Anthem may both (i) pay the 2014 license fee and (ii) prepay the 2015 license fee for an aggregate of [***] if such payment is made prior to December 31, 2014. This represents a [***] discount on the aggregate license fees due in 2014 and 2015.
Anthem will pay Vendor a license fee in the amount of [***] in consideration of the provision of the American Well System during 2016. Anthem may prepay the 2016 license fee for an aggregate of [***] if such payment is made prior to December 31, 2015. This represents a [***] discount.
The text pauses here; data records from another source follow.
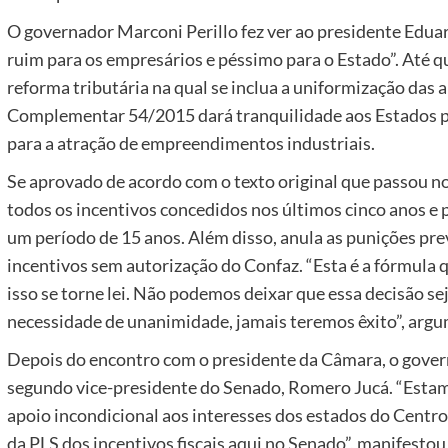
O governador Marconi Perillo fez ver ao presidente Eduard
ruim para os empresários e péssimo para o Estado”. Até 
reforma tributária na qual se inclua a uniformização das 
Complementar 54/2015 dará tranquilidade aos Estados par
para a atração de empreendimentos industriais.
Se aprovado de acordo com o texto original que passou no
todos os incentivos concedidos nos últimos cinco anos e
um período de 15 anos. Além disso, anula as punições pr
incentivos sem autorização do Confaz. “Esta é a fórmula
isso se torne lei. Não podemos deixar que essa decisão se
necessidade de unanimidade, jamais teremos êxito”, arg
Depois do encontro com o presidente da Câmara, o governa
segundo vice-presidente do Senado, Romero Jucá. “Estam
apoio incondicional aos interesses dos estados do Centr
da PLS dos incentivos fiscais aqui no Senado”, manifesto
Anthem will pay Vendor a license fee in the amount of [***] in consideration of the provision of the American Well System during 2017. Anthem hereby agrees to prepay the 2017 license fee for an aggregate of [***] if such payment is made prior to December 31, 2016. This represents a [***] discount.
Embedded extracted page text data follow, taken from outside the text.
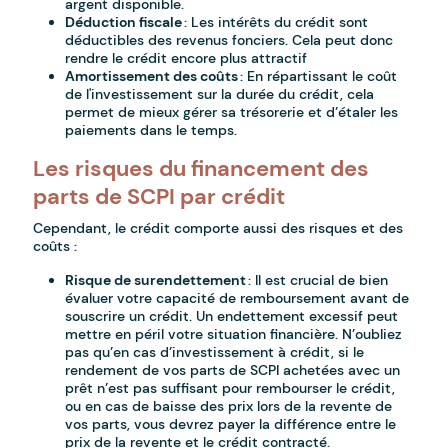
argent disponible.
Déduction fiscale
: Les intérêts du crédit sont
déductibles des revenus fonciers. Cela peut donc
rendre le crédit encore plus attractif
Amortissement des coûts
: En répartissant le coût
de l'investissement sur la durée du crédit, cela
permet de mieux gérer sa trésorerie et d’étaler les
paiements dans le temps.
Les risques du financement des
parts de SCPI par crédit
Cependant, le crédit comporte aussi des risques et des
coûts :
Risque de surendettement
: Il est crucial de bien
évaluer votre capacité de remboursement avant de
souscrire un crédit. Un endettement excessif peut
mettre en péril votre situation financière. N’oubliez
pas qu’en cas d’investissement à crédit, si le
rendement de vos parts de SCPI achetées avec un
prêt n’est pas suffisant pour rembourser le crédit,
ou en cas de baisse des prix lors de la revente de
vos parts, vous devrez payer la différence entre le
prix de la revente et le crédit contracté.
Anthem hereby agrees to prepay the license fees for all of 2018, 2019, and 2020, in an aggregate lump sum payment of [***] on or before December 15, 2017. In the event of a termination of the Agreement pursuant to Section 7.3 or 7.4 prior to the end of Term, Vendor shall reimburse Anthem within thirty (30) days of the date of termination the pro-rata portion of the [***] pre-paid by Anthem, determined based on the number of days remaining in the Term as of the date of termination.